=== INPUT MATERIAL ===

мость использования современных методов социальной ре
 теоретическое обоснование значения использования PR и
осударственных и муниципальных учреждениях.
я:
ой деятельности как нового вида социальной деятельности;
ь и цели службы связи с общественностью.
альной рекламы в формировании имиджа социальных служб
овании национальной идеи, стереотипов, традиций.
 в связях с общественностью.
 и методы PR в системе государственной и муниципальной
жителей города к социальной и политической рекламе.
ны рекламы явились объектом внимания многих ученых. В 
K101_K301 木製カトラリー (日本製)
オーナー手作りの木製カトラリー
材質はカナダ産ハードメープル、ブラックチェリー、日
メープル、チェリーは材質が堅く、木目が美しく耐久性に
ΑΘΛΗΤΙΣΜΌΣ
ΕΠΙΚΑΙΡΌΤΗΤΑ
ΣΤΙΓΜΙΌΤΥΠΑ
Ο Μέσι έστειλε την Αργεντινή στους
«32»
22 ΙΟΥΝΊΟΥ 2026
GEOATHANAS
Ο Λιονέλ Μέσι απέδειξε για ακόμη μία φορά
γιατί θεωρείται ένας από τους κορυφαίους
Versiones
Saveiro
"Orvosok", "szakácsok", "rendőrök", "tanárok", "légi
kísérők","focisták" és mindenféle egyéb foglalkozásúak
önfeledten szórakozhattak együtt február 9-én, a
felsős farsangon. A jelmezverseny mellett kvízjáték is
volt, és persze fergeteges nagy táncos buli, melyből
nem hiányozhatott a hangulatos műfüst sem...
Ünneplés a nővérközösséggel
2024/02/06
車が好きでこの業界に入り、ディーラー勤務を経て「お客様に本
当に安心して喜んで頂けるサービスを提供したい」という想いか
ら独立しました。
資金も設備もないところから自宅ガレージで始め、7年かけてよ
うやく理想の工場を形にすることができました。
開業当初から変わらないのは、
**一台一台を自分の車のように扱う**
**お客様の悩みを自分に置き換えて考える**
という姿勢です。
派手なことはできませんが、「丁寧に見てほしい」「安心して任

===

### [WORK TO COMPLETE]
Which lines of the material contain "общественностью"? List them.

### [ANSWER TO THIS TASK]
ь и цели службы связи с общественностью.
 в связях с общественностью.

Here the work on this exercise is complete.